**ASSIGNMENT**.
All that is wanted is how many lines in the records below include the string "this".
[[ DATA EXCERPTS open ]]
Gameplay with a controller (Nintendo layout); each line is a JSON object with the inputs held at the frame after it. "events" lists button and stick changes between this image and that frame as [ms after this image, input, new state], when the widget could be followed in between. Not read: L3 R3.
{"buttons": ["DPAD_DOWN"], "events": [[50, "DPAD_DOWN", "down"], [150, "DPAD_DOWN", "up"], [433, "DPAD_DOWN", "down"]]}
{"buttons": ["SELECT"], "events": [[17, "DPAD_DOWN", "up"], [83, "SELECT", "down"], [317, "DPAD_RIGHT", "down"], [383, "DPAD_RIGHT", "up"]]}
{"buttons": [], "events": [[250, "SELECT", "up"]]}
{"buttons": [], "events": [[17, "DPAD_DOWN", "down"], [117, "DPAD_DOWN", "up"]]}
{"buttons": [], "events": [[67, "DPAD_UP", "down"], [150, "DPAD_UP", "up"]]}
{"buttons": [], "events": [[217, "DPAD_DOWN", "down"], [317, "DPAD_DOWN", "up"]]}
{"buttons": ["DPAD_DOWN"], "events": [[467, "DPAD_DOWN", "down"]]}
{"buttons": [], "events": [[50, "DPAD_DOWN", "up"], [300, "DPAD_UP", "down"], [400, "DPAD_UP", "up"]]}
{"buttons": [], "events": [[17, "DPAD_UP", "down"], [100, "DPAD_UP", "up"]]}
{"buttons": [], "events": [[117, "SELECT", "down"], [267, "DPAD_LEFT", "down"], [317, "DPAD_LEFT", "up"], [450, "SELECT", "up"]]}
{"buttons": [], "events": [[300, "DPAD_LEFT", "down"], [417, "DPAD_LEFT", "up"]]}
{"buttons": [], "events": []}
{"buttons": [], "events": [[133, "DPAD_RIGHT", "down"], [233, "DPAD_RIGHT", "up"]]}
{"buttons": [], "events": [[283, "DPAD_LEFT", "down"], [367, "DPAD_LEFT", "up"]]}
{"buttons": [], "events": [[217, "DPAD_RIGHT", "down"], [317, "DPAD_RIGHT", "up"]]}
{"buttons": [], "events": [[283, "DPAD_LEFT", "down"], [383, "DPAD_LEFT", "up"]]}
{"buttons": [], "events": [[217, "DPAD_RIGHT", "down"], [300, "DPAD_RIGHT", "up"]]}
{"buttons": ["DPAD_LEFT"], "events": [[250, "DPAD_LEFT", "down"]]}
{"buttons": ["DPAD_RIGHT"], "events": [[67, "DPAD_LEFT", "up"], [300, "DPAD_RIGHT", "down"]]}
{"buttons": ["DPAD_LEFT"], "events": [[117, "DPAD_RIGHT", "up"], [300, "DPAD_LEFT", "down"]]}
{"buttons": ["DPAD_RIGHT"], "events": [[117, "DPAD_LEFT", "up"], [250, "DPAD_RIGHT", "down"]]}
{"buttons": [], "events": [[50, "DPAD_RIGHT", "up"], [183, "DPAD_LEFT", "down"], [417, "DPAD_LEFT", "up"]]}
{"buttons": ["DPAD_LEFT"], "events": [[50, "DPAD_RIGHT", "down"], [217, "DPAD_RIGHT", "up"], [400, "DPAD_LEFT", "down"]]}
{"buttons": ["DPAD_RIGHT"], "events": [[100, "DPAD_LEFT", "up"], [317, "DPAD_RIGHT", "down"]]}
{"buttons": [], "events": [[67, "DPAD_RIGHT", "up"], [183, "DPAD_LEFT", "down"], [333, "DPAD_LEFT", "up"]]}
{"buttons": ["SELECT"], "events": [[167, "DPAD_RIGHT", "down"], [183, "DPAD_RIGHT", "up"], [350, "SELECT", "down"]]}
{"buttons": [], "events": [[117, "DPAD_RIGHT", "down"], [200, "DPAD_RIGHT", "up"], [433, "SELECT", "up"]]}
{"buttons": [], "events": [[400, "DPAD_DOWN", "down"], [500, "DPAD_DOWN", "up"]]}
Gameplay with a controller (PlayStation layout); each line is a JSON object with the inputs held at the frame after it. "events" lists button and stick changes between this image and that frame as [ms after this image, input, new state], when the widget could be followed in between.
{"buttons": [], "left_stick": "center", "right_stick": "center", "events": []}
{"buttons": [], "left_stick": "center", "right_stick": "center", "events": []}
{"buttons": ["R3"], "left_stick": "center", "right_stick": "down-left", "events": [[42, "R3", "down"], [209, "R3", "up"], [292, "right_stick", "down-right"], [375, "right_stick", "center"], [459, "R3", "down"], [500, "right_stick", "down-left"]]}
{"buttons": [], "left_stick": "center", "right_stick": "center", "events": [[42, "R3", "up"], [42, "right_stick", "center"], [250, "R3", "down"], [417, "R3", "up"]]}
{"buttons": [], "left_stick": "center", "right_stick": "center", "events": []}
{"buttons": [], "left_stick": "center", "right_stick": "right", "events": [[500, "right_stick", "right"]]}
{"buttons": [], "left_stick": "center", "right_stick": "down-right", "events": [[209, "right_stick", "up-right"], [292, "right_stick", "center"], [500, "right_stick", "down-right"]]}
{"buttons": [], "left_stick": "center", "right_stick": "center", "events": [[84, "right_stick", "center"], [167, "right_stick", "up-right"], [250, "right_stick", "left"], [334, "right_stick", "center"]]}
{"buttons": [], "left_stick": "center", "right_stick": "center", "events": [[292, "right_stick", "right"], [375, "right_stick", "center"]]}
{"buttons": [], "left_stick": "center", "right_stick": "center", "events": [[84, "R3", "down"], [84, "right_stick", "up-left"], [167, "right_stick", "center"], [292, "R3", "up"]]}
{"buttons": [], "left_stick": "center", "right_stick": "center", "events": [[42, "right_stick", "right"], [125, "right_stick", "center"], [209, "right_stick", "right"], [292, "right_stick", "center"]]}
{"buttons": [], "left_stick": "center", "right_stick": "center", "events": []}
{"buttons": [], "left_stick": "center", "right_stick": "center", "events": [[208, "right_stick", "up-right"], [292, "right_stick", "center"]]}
[[ DATA EXCERPTS closed ]]
**OUTPUT BELOW**.
2